2. Утренняя беседа
Доктор Депрэ вставал рано. Бывало, ни один дымок еще не покажется из трубы, ни одна повозка не прогремит по мосту, крестьяне еще не идут в поле – а он уже гуляет по саду: то сорвет кисть винограда, то съест спелую грушу, то поковыряет землю концом трости или спустится к реке – посмотреть, как вода плещется у пристани.
– Нет, – говаривал он, – времени более удобного для создания теорий и всяких иных размышлений, чем раннее утро.

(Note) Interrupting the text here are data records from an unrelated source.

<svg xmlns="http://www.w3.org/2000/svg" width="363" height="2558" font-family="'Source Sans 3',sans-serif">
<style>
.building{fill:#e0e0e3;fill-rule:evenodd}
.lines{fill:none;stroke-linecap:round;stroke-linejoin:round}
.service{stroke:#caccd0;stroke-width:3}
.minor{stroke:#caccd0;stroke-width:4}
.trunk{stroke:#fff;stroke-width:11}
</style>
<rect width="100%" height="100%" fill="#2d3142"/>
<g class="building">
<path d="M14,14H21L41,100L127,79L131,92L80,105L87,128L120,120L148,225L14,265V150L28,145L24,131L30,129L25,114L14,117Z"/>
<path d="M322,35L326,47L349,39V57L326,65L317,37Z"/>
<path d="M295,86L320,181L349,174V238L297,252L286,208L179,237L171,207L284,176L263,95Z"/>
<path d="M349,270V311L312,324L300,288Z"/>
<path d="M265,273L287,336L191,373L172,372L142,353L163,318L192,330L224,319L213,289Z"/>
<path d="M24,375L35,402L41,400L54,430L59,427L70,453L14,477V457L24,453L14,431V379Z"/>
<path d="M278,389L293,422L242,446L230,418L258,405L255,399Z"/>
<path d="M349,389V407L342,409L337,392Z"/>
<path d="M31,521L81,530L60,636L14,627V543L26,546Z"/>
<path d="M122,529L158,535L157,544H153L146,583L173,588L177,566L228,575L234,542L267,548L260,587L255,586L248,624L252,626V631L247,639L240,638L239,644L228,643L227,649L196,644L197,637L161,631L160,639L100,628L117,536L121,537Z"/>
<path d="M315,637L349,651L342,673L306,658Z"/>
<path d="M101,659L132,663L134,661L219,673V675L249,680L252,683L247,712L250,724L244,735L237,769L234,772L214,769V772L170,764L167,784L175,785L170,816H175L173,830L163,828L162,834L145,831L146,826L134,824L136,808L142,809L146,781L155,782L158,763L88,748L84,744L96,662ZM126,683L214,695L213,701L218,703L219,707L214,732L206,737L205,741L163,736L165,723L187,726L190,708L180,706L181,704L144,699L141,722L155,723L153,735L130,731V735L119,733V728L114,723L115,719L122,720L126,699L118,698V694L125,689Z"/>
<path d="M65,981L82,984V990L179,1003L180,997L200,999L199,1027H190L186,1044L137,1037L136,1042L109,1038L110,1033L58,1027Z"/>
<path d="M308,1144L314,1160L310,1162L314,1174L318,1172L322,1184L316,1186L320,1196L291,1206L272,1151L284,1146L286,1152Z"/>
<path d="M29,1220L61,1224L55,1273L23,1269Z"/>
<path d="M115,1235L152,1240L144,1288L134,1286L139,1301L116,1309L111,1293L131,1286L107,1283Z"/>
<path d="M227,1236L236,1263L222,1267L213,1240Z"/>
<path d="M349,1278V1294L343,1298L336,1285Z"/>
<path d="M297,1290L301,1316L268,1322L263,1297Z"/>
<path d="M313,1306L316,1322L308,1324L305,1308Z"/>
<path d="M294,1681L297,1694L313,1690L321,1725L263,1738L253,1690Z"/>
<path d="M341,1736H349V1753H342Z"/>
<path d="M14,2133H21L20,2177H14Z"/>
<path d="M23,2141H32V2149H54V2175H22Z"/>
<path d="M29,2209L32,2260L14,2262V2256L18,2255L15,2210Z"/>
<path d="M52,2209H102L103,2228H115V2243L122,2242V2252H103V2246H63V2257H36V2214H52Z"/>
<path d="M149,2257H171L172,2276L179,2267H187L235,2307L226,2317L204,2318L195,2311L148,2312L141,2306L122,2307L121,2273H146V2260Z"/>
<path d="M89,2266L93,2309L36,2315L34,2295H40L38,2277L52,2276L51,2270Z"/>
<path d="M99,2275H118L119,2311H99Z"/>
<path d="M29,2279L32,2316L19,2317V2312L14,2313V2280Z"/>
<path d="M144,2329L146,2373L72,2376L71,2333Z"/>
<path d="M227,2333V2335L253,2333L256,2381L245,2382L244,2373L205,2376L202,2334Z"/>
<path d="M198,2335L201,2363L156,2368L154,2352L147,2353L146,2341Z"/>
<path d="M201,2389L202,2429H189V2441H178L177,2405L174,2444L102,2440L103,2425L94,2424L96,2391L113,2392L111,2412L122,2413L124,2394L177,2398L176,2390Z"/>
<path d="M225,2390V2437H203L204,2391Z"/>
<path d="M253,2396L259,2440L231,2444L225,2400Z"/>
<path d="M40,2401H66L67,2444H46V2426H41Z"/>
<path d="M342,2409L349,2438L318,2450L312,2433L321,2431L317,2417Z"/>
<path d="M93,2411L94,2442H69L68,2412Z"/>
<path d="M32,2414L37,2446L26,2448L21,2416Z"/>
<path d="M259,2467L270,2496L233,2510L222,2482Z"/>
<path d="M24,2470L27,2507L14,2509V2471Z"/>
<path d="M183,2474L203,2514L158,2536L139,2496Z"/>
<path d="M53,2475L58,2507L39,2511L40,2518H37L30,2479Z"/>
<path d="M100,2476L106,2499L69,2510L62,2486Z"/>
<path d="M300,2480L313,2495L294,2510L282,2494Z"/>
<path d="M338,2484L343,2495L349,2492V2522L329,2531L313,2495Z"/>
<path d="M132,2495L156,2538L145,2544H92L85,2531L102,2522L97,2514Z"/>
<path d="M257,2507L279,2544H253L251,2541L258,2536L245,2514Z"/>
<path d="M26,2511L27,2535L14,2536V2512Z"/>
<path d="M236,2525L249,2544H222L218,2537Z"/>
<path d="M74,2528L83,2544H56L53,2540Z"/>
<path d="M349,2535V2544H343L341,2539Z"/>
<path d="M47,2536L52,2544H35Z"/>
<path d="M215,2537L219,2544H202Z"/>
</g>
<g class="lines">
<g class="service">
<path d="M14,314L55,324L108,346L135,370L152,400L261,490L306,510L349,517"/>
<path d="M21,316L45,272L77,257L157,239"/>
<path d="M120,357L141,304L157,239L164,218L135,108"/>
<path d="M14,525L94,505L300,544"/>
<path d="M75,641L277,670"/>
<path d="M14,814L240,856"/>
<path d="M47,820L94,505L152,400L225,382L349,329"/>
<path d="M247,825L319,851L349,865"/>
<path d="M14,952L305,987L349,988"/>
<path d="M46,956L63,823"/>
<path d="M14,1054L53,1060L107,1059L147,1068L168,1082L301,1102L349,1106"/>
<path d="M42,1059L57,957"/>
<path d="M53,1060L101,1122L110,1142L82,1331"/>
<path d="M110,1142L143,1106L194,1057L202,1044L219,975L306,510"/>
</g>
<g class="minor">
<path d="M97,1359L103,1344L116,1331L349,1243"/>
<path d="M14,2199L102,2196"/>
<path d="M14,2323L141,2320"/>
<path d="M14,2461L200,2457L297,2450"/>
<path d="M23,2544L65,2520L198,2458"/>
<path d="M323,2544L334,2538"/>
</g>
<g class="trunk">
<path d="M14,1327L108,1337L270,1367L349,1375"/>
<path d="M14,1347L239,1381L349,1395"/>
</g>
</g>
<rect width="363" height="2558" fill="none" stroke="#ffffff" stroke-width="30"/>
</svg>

Доктор предсказывал по росе погоду и мало-помалу стал считаться местным метеорологом и бескорыстным поборником здешнего климата: вначале он говорил, что такого здорового места нет во всей округе; в конце второго года он уверял, что это самое здоровое место во всем департаменте, а незадолго до того, как встретился с Жаном-Мари, провозгласил, что Гретц может поспорить с любым курортом не только во Франции, но даже и во всей Европе.
На следующее утро после визита к умирающему клоуну доктор, гуляя по своему саду, поднялся на пристань и долго смотрел на реку. Вдосталь налюбовавшись светлой, прозрачной водой, рыбами, всплывавшими со дна и сверкавшими серебристой чешуей, наглядевшись на длинные тени, отбрасываемые деревьями с противоположного берега и достигавшими середины реки, на солнечные блики, двигавшиеся между ними, он вернулся через сад домой. Освеженный утренней прогулкой, он позавтракал и снова вышел на улицу.
Зашагав по мостовой, он первым нарушил царившую вокруг тишину. Деревня еще спала. Доктор полной грудью вдыхал чудный воздух, совершенно довольный и собой, и утром, и всем на свете.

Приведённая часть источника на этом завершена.